If you’ve already burned through everything Netflix and Hulu have to offer, why not tune in for some entertainment of a more titillating variety and support an incredible community of artists while you’re at it? Below are five different shows currently keeping the burlesque community alive. Grab a cocktail and a partner in quarantine and enjoy the closest thing you’re going to get to a New York City night out.
“Obscurity breeds art, and there is a huge level of creativity to be had,” artist and performer Erika Jimenez Randazzo, who is currently producing a quarantine film with a number of fellow creators, tells InsideHook. “We are at the beginning of uncharted territory, there is only creation.” It may not be the Slipper Room, but it’s still a hell of an experience.
Fire and Fury
Fire and Fury dropped their first virtual burlesque show back in March, and they’ve put out five shows since.
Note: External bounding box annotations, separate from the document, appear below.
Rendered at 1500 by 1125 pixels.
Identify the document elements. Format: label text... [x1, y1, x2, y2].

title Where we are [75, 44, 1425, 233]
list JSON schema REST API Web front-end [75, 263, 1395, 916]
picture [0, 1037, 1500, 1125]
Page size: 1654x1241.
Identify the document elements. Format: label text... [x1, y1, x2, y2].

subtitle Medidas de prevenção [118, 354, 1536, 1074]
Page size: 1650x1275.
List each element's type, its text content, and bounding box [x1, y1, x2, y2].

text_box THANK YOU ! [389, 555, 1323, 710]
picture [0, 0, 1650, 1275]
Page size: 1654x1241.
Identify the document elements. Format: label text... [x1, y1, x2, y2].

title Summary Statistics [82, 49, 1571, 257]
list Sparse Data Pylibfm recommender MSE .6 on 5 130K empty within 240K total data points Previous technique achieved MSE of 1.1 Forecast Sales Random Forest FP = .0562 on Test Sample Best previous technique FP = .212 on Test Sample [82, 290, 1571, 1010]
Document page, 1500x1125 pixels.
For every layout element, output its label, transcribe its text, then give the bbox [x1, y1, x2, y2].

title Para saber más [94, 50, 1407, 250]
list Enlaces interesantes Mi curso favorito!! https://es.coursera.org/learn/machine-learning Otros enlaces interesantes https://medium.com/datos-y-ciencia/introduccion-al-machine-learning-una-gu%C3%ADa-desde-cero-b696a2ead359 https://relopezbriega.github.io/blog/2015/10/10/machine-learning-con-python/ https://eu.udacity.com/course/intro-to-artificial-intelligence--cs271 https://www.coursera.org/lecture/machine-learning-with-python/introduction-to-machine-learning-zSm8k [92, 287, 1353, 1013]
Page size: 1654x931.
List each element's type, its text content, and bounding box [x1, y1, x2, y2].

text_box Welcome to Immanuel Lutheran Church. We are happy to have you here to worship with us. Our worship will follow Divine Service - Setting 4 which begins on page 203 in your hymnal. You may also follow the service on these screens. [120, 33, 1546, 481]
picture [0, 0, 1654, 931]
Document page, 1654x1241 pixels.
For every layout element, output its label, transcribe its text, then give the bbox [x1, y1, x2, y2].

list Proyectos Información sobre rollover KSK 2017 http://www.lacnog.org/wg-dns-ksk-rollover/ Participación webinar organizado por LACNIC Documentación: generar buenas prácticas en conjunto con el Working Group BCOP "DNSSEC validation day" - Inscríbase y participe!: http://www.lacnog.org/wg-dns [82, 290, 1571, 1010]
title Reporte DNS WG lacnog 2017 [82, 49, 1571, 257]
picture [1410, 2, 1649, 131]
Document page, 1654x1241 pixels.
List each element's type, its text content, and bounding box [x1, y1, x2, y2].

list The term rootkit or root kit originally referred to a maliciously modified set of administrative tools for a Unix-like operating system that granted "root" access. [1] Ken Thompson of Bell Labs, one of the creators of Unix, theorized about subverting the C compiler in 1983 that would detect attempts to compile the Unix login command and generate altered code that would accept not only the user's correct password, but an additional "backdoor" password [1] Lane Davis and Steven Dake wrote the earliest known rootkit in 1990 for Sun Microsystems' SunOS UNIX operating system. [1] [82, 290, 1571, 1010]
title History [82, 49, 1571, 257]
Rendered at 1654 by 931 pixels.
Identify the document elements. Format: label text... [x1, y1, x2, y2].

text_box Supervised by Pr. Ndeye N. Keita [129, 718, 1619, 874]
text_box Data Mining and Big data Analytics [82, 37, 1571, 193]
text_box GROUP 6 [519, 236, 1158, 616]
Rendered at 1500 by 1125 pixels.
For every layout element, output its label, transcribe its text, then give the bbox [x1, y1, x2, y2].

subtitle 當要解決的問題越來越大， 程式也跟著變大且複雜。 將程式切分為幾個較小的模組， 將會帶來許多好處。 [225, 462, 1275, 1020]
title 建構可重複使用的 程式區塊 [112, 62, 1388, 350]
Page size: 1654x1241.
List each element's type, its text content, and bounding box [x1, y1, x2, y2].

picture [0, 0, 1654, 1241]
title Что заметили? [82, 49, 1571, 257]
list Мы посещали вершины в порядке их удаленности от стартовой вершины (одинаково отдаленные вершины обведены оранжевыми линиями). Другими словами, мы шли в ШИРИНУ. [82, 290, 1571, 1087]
They’re available to rent on Vimeo for $5 or to purchase for $10. Co-producer Rex Halligan says Fire and Fury is looking to continue releasing shows on a bi-weekly basis, so keep an eye on their Instagram for upcoming events.
The Slipper Room
The “Slipper Room in Exile” series is now two episodes in, and Habacker tells InsideHook the plan is to release a show for each Slipper Room host, “about 12 shows in total.” Shows air on Instagram and will then be available on the Slipper Room’s website. “The goal is for the quality of these shows to live up to the standard set in our theatre,” says Habacker. The next one premieres Thursday, April 30 at 9 p.m. Shows are free to watch, but remember: TIP TIP TIP. Venmo links to tip individual performers are included on the website, and tips to split can be sent via Venmo @Slippertips. The Slipper Room is also accepting donations via PayPal and GoFundMe.
Naughty Noir
Puss N Boots and Mistress Ginger took their monthly Naughty Noir show virtual last month, and the 5+ year-running rock and roll burlesque show will be going online again for May’s virtual Hanky Panky Show. The show will be available for purchase at Puss’s website for $6 on May 14. Once purchased, you can watch the show whenever you please, but the producers will also send out a Zoom link to all customers for a group viewing party at 10 p.m., “if you still want that out and about experience!” Puss tells InsideHook. As always, virtual tipping is strongly encouraged (Venmo and PayPal info is included here). All profits go directly to the cast.
Nurse Bettie
The Lower East Side pin-up bar has hosted three livestream burlesque shows on Instagram Live. Shows have aired Monday nights at 9 p.m., so keep an eye out for future performances announced on Nurse Bettie’s Instagram. Viewers can donate via Venmo. A GoFundMe to support Nurse Bettie’s staff is also accepting donations.
The First Annual Quarantine Burlesque Festival
Co-producers Nasty Canasta and Amuse Bouche will be bringing their first (“and hopefully only”) annual Quarantine Burlesque Festival to the internet on May 9. “An online art and performance project celebrating the amazing, ridiculous and inspiring acts being created by ecdysiasts-in-isolation around the world,” the show features a full cast complete with several headliners, hosts, special guests and some of the best performers in the biz. A preorder link will be available soon, and the producers are currently accepting donations to help fund the show via Venmo.